JOB - Below are the entries. Print only the lines starting at the one with "exemplo e após" and ending at the one with "Халықаралық ынтымақт", exactly, with no pictures.

DATA -
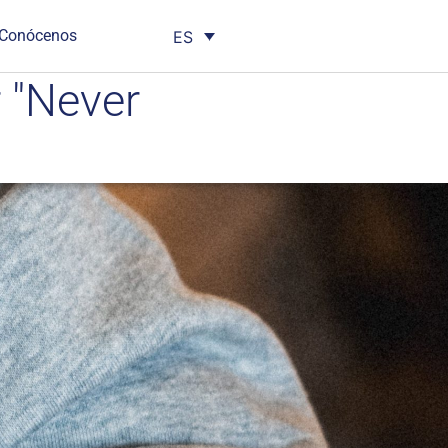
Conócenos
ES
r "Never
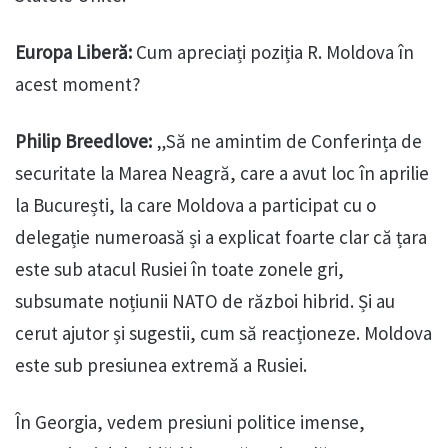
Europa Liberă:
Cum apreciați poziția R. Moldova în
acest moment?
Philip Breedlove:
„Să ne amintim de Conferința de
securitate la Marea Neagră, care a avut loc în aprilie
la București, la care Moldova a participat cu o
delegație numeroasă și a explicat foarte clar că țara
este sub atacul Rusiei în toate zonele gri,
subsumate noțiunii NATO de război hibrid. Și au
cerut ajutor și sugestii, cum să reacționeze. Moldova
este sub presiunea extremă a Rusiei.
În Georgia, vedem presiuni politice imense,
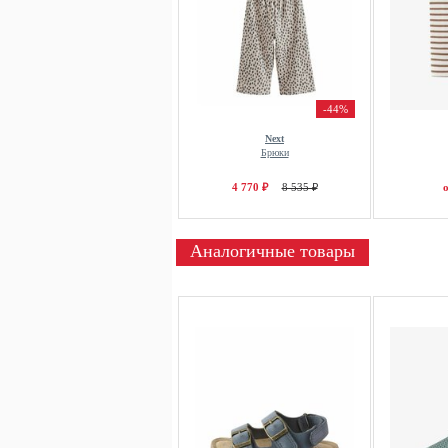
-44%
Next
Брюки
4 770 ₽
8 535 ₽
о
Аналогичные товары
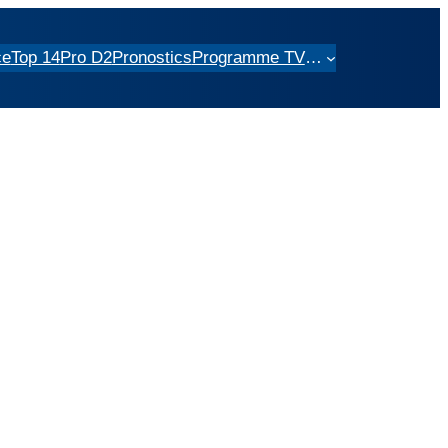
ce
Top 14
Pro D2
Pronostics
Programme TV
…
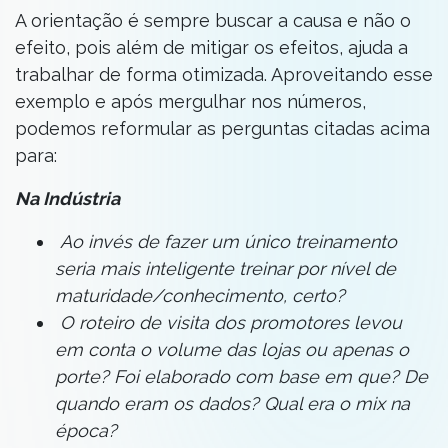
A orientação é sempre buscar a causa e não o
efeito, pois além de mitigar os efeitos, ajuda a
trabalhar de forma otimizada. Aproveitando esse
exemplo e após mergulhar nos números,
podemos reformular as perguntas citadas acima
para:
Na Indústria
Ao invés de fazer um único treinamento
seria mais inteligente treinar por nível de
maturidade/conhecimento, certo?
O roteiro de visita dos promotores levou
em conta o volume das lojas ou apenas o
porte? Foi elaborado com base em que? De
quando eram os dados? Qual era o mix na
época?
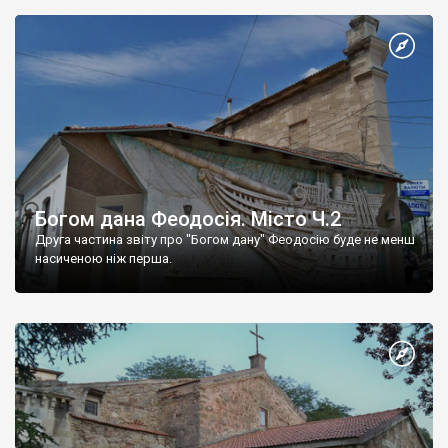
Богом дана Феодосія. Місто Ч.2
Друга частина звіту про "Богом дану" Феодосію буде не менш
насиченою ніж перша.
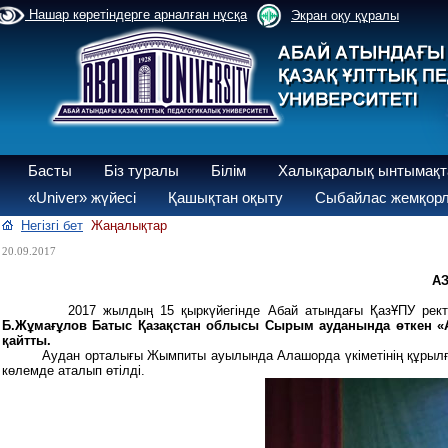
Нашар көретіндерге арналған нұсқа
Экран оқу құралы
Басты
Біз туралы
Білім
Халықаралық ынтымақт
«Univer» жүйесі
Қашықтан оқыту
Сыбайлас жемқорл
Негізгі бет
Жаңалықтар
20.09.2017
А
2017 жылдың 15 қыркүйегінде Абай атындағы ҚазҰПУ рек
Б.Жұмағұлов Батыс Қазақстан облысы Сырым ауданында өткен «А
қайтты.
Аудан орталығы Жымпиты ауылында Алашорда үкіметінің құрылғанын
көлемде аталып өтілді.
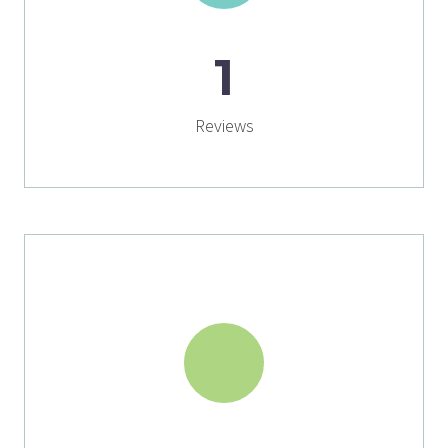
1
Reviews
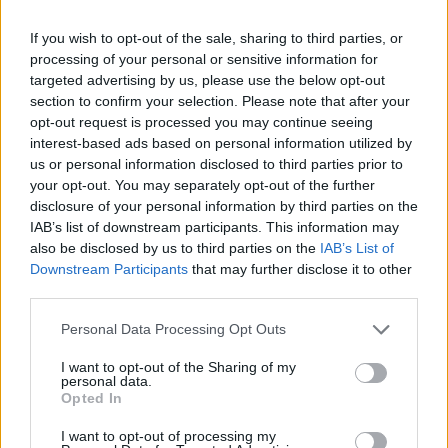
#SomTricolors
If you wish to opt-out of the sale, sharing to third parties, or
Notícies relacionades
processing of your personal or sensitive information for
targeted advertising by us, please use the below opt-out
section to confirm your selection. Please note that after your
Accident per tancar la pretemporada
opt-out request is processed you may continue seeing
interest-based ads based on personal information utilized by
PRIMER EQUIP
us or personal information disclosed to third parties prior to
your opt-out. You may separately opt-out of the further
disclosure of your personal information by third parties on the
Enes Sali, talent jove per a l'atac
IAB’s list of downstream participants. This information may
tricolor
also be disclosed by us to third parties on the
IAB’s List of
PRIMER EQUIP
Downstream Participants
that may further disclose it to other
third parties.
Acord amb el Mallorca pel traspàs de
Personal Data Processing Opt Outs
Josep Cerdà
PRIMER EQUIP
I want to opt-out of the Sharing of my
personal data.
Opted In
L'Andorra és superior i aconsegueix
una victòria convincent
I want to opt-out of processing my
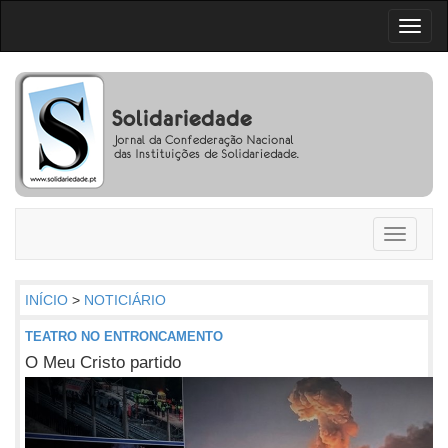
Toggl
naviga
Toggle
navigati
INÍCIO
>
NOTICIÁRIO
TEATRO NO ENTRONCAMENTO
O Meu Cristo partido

==

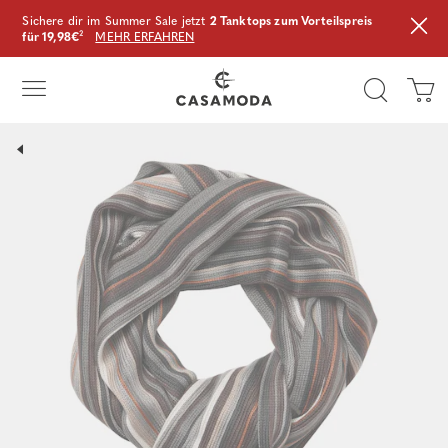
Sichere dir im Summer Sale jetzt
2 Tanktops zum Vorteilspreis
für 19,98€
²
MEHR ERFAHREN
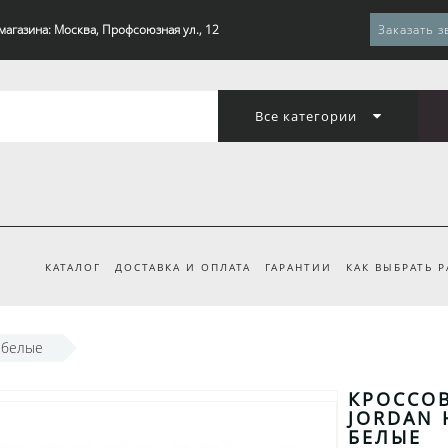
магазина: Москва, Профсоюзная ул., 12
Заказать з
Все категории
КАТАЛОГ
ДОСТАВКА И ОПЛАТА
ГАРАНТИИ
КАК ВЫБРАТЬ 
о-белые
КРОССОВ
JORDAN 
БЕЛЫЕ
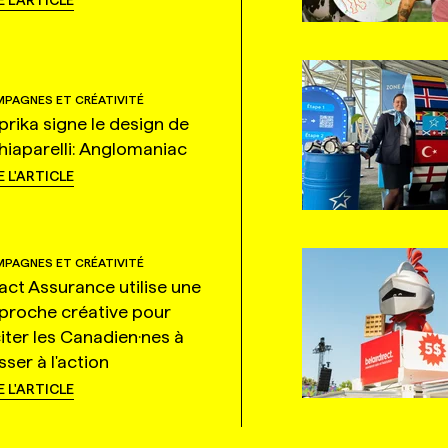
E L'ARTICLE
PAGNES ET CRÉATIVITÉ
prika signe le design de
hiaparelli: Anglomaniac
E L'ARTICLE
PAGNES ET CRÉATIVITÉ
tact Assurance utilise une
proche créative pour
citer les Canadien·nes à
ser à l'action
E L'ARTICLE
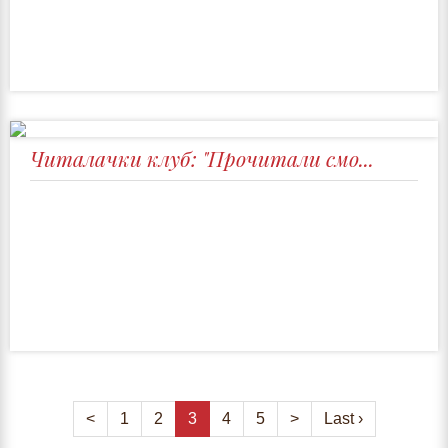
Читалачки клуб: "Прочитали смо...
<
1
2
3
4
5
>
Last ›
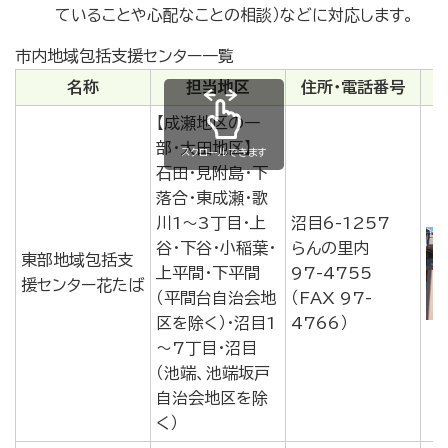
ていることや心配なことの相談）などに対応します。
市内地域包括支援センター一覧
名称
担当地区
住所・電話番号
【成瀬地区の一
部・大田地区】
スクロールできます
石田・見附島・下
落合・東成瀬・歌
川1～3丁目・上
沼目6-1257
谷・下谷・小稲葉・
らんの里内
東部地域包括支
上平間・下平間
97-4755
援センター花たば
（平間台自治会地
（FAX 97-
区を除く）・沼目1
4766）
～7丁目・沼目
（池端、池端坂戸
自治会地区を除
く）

RESULT -
exemplo e após mergulhar nos números,
podemos reformular as perguntas citadas acima
para:
Na Indústria
Ao invés de fazer um único treinamento
seria mais inteligente treinar por nível de
maturidade/conhecimento, certo?
O roteiro de visita dos promotores levou
em conta o volume das lojas ou apenas o
porte? Foi elaborado com base em que? De
quando eram os dados? Qual era o mix na
época?
Богом дана Феодосія. Місто Ч.2
Друга частина звіту про "Богом дану" Феодосію буде не менш
насиченою ніж перша.
Нашар көретіндерге арналған нұсқа
Экран оқу құралы
Басты
Біз туралы
Білім
Халықаралық ынтымақт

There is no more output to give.